Ghaxaq's experience in First Division was not only short lived but also an unpleasant one. While Xaghjra Tornadoes, who qualified to First Division at the same time, went on to win the championship and find their place in the Premier League, Ghaxaq FC did exactly the opposite. With just 9 points gained out of 18 matches played, they ended up at the bottom of the final classification and found themselves once again in the Second Division. In the 1997–98 season, they were relegated to the third division.

==Season 2013–14 and Season 2015–16 Promotion to the 2nd Division==

This season was one of the greats for Ghaxaq F.C. as it saw them gaining promotion from the third division, it was more than a decade since the village of Hal-Ghaxaq saw some movement and celebrations regarding football. This ended the next season as it saw Ghaxaq F.C. relegated again in the third division.
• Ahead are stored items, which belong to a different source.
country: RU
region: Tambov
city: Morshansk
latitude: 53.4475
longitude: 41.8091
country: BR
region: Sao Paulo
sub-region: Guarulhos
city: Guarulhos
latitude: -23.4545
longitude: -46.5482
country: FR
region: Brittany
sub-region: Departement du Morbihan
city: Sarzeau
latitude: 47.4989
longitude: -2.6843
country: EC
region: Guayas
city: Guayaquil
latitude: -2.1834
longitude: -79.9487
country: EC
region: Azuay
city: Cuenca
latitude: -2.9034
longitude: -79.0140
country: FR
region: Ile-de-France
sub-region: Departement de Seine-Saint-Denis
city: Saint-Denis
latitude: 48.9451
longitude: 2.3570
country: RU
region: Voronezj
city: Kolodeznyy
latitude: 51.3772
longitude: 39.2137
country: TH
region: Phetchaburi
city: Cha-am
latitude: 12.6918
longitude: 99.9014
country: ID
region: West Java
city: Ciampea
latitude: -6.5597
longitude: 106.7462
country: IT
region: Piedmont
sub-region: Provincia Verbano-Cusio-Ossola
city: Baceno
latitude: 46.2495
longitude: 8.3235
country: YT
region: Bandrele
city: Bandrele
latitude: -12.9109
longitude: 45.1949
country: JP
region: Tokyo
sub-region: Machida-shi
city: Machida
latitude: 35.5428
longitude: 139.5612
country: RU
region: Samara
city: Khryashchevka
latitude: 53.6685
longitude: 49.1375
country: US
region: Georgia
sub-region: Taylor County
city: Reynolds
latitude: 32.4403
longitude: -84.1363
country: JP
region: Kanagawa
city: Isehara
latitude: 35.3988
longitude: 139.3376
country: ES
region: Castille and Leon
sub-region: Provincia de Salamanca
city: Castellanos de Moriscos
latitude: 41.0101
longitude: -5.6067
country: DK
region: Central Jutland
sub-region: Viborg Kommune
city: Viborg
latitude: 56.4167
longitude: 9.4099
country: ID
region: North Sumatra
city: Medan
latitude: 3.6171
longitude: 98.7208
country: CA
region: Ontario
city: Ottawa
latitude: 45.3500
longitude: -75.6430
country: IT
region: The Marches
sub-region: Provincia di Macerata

However, Ghaxaq managed to bounce back and clinch promotion back to the Second Division during the 2015–2016 season.

==Current squad==

(captain)

| No. | Pos. | Nation | Player |
|---|---|---|---|
| 1 | GK | MLT | Ludvic Fardell |
| 1 | GK | MLT | Janson Chetcuti |
| 2 | DF | MLT | Kenneth Spiteri |
| 3 | DF | MLT | Mario Bajada |
| 4 | DF | MLT | Bronen Bugeja |
| 5 | DF | MLT | Elton Dimech (captain) |
| 6 | DF | MLT | Noel Bilocca |
| 7 | DF | MLT | Joseph Meilak |
| 8 | MF | MLT | Martin Busuttil |
| 9 | MF | MLT | Emmanuel Cutajar |

| No. | Pos. | Nation | Player |
|---|---|---|---|
| 10 | MF | MLT | Matthew Cassar |
| 12 | MF | MLT | Dean Aguis |
| 13 | MF | ROU | Florin Anton |
| 14 | MF | MLT | Ronald Spina |
| 15 | MF | MLT | Ian Cutajar |
| 17 | FW | MLT | Nicolai Martin Borg |
| 18 | FW | MLT | Franrich Schembri |
| 19 | FW | MLT | Kersten Borg |
| — |  |  |  |

==Statistics==
The recent season-by-season performance of the club:

| Season | Division | Tier | Position |
| 1998-99 | Maltese Second Division | III | 7th |
| 1999-00 | Maltese Second Division | 13th ↓ |
| 2000-01 | Maltese Third Division | IV | 11th |
| 2002-03 | Maltese Third Division | 11th |
| 2004-05 | Maltese Third Division | 7th |
| 2005-06 | Maltese Third Division | 12th |
| 2006-07 | Maltese Third Division | 9th |
| 2007-08 | Maltese Third Division | 9th |
| 2008-09 | Maltese Third Division | 4th |
| 2011-12 | Maltese Third Division | 4th |
| 2012-13 | Maltese Third Division | 12th |
| 2013-14 | Maltese Third Division | 3rd ↑ |
| 2014-15 | Maltese Second Division | III | 13th ↓ |
| 2015-16 | Maltese Third Division | IV | 3rd ↑ |
| 2016-17 | Maltese Second Division | III | 14th ↓ |
| 2017-18 | Maltese Third Division | IV | 7th |
| 2018-19 | Maltese Third Division | 8th |
| 2019-20 | Maltese Third Division | 6th ↑ |
| 2020-21 | Maltese Amateur League | III | 8th |
| 2021-22 | Maltese Amateur League | 7th |
| 2022-23 | Maltese Amateur League | 7th |
| 2023-24 | Maltese Amateur League | 9th ↓ |

- With the introduction of the Maltese Amateur League in 2020, all clubs in the Maltese Third Division moved 1 tier up.